**Task statement:** Transcribe the book review of Make Love the Bruce Campbell Way below in full, word for word, with its title, publication details, and every paragraph.

**Excerpted text:**
# # #

MAKE LOVE THE BRUCE CAMPBELL WAY

by Bruce Campbell

Pub Date: June 13th, 2005
ISBN: 0-312-31260-1
Publisher: Dunne/St. Martin's

A rollicking spoof by B-list actor Campbell, hero of the Evil Dead series, who attempts to rise above his station and wreaks havoc in the bargain.

There is a B-list, and there is the A-list, and never the twain shall meet, especially for the fellow who, like the author, just happens to be named Bruce Campbell, a man who ostensibly romances leading women but really “hoards Victoria’s Secret catalogs” and is otherwise a bit of a nebbish. Bizarrely, as if in an alternate-universe setup from one of the myriad Sci-Fi channel shows on which Campbell can be seen, Mike Nichols requests him to play the role of a wisecracking doorman in his next film, a hip update of Let’s Make Love, with Renée Zellweger and Richard Gere in the place of Marilyn Monroe and Yves Montand. Campbell dutifully appears on location, layers his lines with a hammy backstory of his own concoction and amazes his fellow actors by his very presence. Things get better, and soon Campbell, secret agent of schlock, is running his lines with Richard Gere, coaching Renée’s costume designer and the star herself in B-tricks for accentuating breasts and bottom, and even outing the great cinematographer Vilmos Zsigmond (not Sigmund, as Campbell has it) as the filmic force behind long-forgotten embarrassments such as Psycho a Go-Go and Wild and Willing. Enter, as the story unfolds, the likes of Robert Evans and Jack Nicholson (who’s contemplating capping off Chinatown, about water, and The Two Jakes, about oil, with a film about vinegar), and the A-world begins to take on deeper shades of B. The story takes silly twists—well, sillier than what’s come before—as Campbell eludes SWAT team shooters and feds before winding up in the slam, where, “with a little ingenuity and two cartons of Kool Extras, I worked my way up to cleaning executive offices.”

Scratch the willing suspension of disbelief. But never mind: this is good fun, and lots of it. And besides, anyone who allows that Carrot Top’s agent is Satan is all right.

# # #

**Entries provided:**
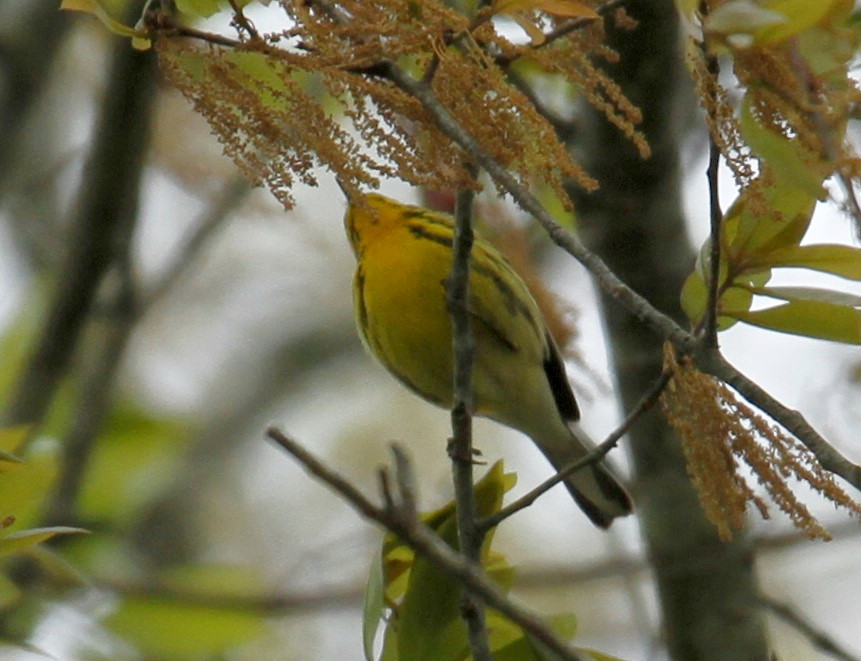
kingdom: Animalia
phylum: Chordata
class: Aves
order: Passeriformes
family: Parulidae
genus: Setophaga
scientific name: Setophaga discolor
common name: Prairie warbler
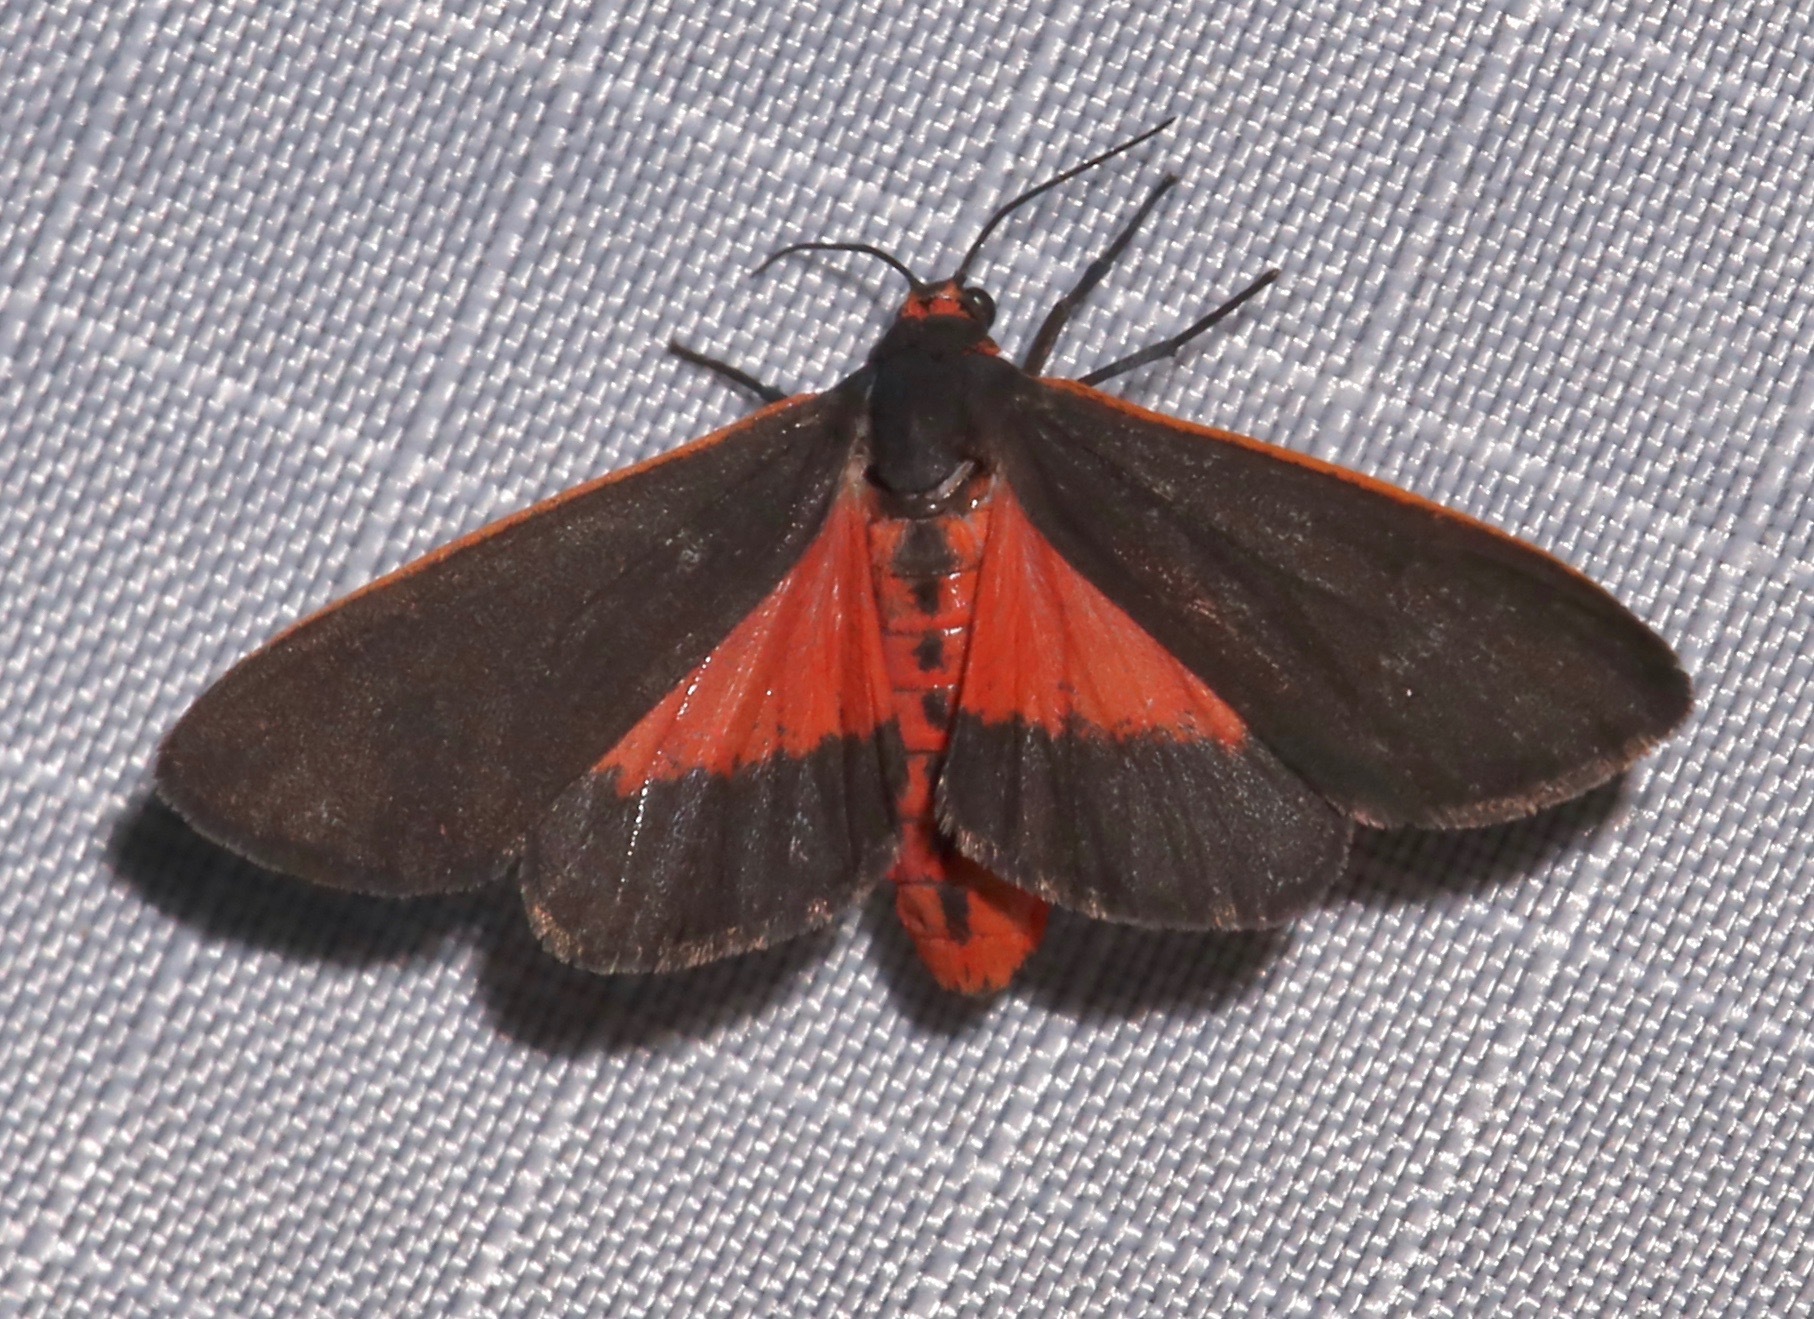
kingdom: Animalia
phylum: Arthropoda
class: Insecta
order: Lepidoptera
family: Erebidae
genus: Virbia
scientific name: Virbia laeta
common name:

# # #

**Response to this exercise:**
MAKE LOVE THE BRUCE CAMPBELL WAY

by Bruce Campbell

Pub Date: June 13th, 2005
ISBN: 0-312-31260-1
Publisher: Dunne/St. Martin's

A rollicking spoof by B-list actor Campbell, hero of the Evil Dead series, who attempts to rise above his station and wreaks havoc in the bargain.

There is a B-list, and there is the A-list, and never the twain shall meet, especially for the fellow who, like the author, just happens to be named Bruce Campbell, a man who ostensibly romances leading women but really “hoards Victoria’s Secret catalogs” and is otherwise a bit of a nebbish. Bizarrely, as if in an alternate-universe setup from one of the myriad Sci-Fi channel shows on which Campbell can be seen, Mike Nichols requests him to play the role of a wisecracking doorman in his next film, a hip update of Let’s Make Love, with Renée Zellweger and Richard Gere in the place of Marilyn Monroe and Yves Montand. Campbell dutifully appears on location, layers his lines with a hammy backstory of his own concoction and amazes his fellow actors by his very presence. Things get better, and soon Campbell, secret agent of schlock, is running his lines with Richard Gere, coaching Renée’s costume designer and the star herself in B-tricks for accentuating breasts and bottom, and even outing the great cinematographer Vilmos Zsigmond (not Sigmund, as Campbell has it) as the filmic force behind long-forgotten embarrassments such as Psycho a Go-Go and Wild and Willing. Enter, as the story unfolds, the likes of Robert Evans and Jack Nicholson (who’s contemplating capping off Chinatown, about water, and The Two Jakes, about oil, with a film about vinegar), and the A-world begins to take on deeper shades of B. The story takes silly twists—well, sillier than what’s come before—as Campbell eludes SWAT team shooters and feds before winding up in the slam, where, “with a little ingenuity and two cartons of Kool Extras, I worked my way up to cleaning executive offices.”

Scratch the willing suspension of disbelief. But never mind: this is good fun, and lots of it. And besides, anyone who allows that Carrot Top’s agent is Satan is all right.